**TEXT:**
-- Opening Marker --

Arab and Israeli women use creativity to work toward a just peace


Sindyanna of Galilee bridges cultural divides with Fair Trade products

February 15, 2022

Sindyanna children were asked to illustrate ideas of optimism, togetherness and hope. Speaking two different languages, the children created instant bridges between the two cultures. (Photo by Yoram Ron)

Working for a just peace in Israel-Palestine can’t be left only to the governments, or even the diplomats. Sindyanna of Galilee, a Presbyterian Mission Agency global partner and grassroots group of Arab and Jewish women, is working together to share its vision of peaceful co-existence in the region.

“Here at Sindyanna we still believe that hope and collaboration defeat racism and hatred,” said Hadas Lahav, Sindyanna’s CEO. “This is why, now more than ever, we are promoting our story of a Fair Trade, women-led organization where Arabs and Jews work together towards economic justice and a better future.”

-- Closing Marker --

**EXERCISE AIM:** Pick up the article about Sindyanna of Galilee after its final sentence and keep writing it. The listing that follows has no connection to the article about Sindyanna of Galilee.

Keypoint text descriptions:
-- Opening Marker --

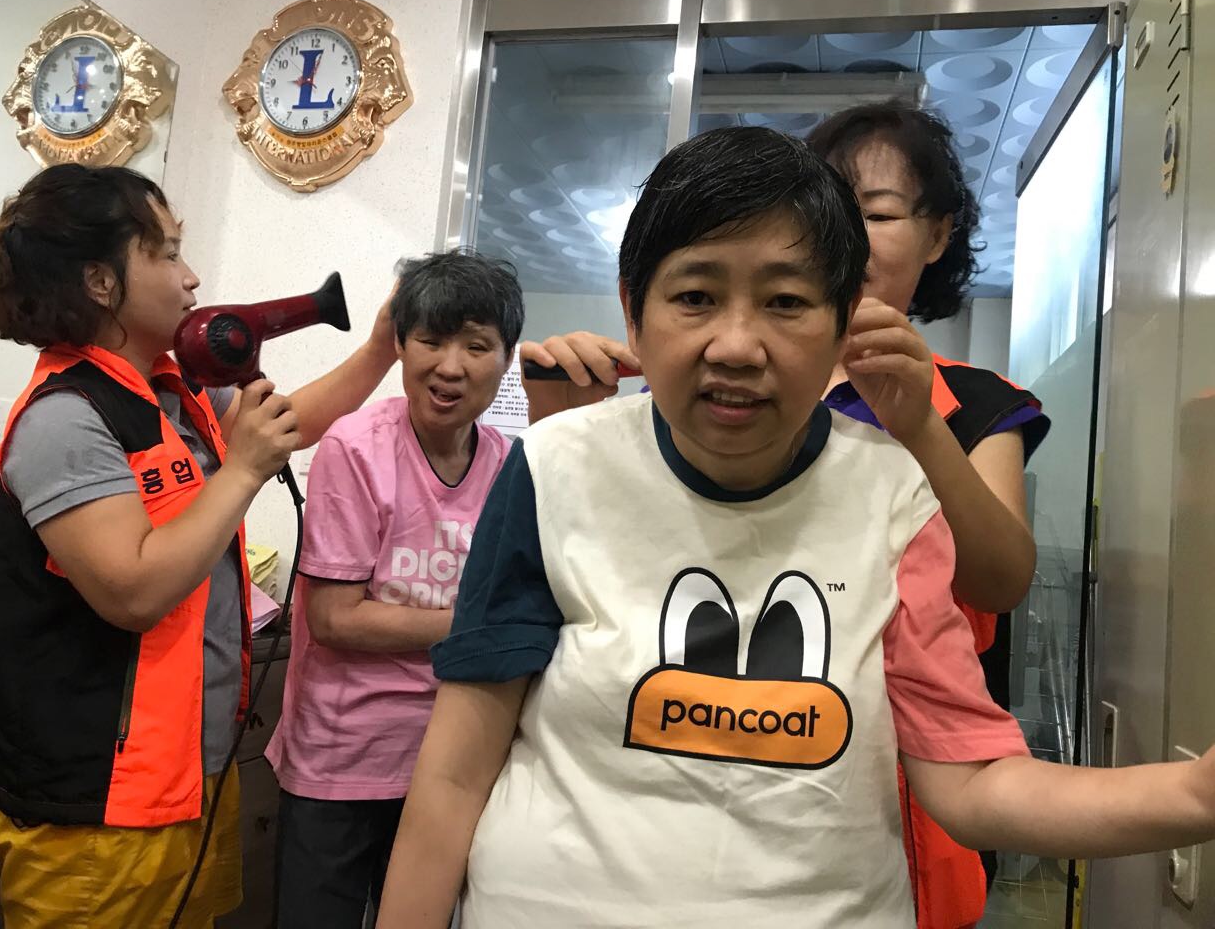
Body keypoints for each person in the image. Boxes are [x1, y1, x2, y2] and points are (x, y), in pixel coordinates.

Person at [374, 127, 1215, 929]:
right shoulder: (553, 467)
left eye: (785, 302)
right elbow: (453, 779)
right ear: (635, 311)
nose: (737, 345)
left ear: (846, 323)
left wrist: (1191, 797)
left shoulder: (896, 496)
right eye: (695, 297)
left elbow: (972, 781)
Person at [0, 163, 397, 928]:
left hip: (188, 777)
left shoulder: (178, 391)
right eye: (168, 253)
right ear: (101, 281)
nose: (192, 276)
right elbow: (132, 591)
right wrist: (241, 471)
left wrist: (381, 349)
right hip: (95, 806)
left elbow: (285, 424)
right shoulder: (65, 417)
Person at [807, 101, 1050, 926]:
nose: (846, 237)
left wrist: (920, 426)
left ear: (937, 235)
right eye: (826, 210)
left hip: (926, 780)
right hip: (776, 740)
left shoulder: (980, 405)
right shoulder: (754, 391)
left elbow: (1002, 580)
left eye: (876, 214)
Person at [265, 249, 524, 928]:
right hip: (343, 758)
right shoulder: (356, 447)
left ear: (507, 359)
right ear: (401, 345)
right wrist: (477, 626)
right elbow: (335, 619)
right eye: (431, 340)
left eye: (477, 346)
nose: (450, 366)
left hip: (451, 761)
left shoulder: (510, 465)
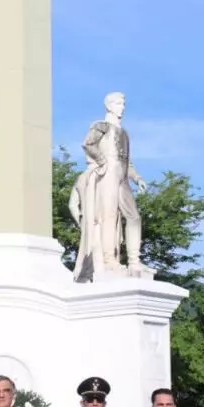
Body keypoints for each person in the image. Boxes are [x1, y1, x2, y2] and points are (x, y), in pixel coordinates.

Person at [71, 91, 149, 281]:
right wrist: (102, 161)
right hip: (107, 174)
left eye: (123, 104)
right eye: (119, 103)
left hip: (122, 177)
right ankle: (108, 259)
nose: (123, 107)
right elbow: (88, 144)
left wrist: (137, 177)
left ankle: (134, 261)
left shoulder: (124, 133)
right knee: (108, 216)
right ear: (109, 105)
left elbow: (127, 161)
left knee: (134, 216)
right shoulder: (101, 126)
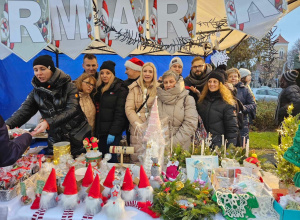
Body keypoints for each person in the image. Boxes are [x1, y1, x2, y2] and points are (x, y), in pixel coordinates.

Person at [6, 55, 91, 156]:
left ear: (51, 69)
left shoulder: (69, 86)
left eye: (43, 69)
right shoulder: (36, 92)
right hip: (55, 140)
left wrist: (48, 122)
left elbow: (72, 109)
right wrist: (7, 125)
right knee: (57, 169)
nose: (39, 73)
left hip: (77, 138)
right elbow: (24, 111)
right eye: (35, 70)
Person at [94, 61, 128, 162]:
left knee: (111, 160)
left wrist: (113, 132)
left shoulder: (120, 88)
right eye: (102, 73)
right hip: (100, 132)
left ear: (113, 74)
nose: (104, 76)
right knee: (101, 159)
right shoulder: (99, 88)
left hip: (112, 132)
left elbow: (120, 113)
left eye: (108, 73)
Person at [157, 70, 198, 151]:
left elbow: (190, 124)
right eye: (166, 82)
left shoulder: (187, 99)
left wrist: (172, 144)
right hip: (161, 148)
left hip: (181, 148)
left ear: (177, 82)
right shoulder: (158, 100)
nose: (168, 85)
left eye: (171, 81)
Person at [125, 62, 158, 162]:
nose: (147, 74)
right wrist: (139, 125)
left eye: (150, 71)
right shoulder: (133, 88)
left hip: (153, 128)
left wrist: (151, 125)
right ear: (141, 72)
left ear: (154, 74)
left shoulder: (159, 88)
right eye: (145, 71)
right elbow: (129, 109)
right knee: (137, 157)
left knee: (152, 159)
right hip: (136, 129)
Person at [197, 70, 238, 147]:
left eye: (215, 82)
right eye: (209, 81)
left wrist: (230, 148)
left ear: (220, 84)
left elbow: (232, 129)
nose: (211, 84)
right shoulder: (202, 102)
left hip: (219, 145)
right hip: (203, 144)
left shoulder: (227, 103)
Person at [226, 68, 256, 144]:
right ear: (227, 78)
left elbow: (253, 104)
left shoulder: (245, 90)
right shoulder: (223, 90)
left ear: (239, 78)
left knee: (242, 146)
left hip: (241, 122)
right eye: (230, 76)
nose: (233, 78)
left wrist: (243, 108)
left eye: (235, 76)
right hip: (227, 121)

-- Closing Marker --

**RESPONSE BOX:**
Created in 1996, Sindyanna of Galilee is the only certified Fair Trade olive oil producer in Israel that operates among the country’s Arab population, providing both functional expertise and a practical approach to build capabilities and deliver impact. The work is focused on bridging cultural divides, encouraging sustainable agriculture and supporting organic farming.

The group’s list of fair-trade products includes organic and extra virgin olive oils, spice mixes, carob syrup, almonds, honey, olive oil soaps and various traditional handicrafts. Za’atar is a mixture of dried za’atar leaves, sesame seeds, sumac, olive oil and sea salt used for seasoning.

The products create economic opportunities for Arab women and assist local growers and producers.

The female-led nonprofit actively promotes the concepts of “business for peace” and Fair Trade in Israel. They do this by selling Arab producers’ olive oil and other premium products in the international and local marketplace according to Fair Trade principles, and then channeling all of the profits into education for Arab women.

“We’re driven by our strong sense of values every step of the way,” said Lahav. “We strive to proudly execute five pillar principles that are embedded in our culture and form the backbone of our values, our mission and our business approach.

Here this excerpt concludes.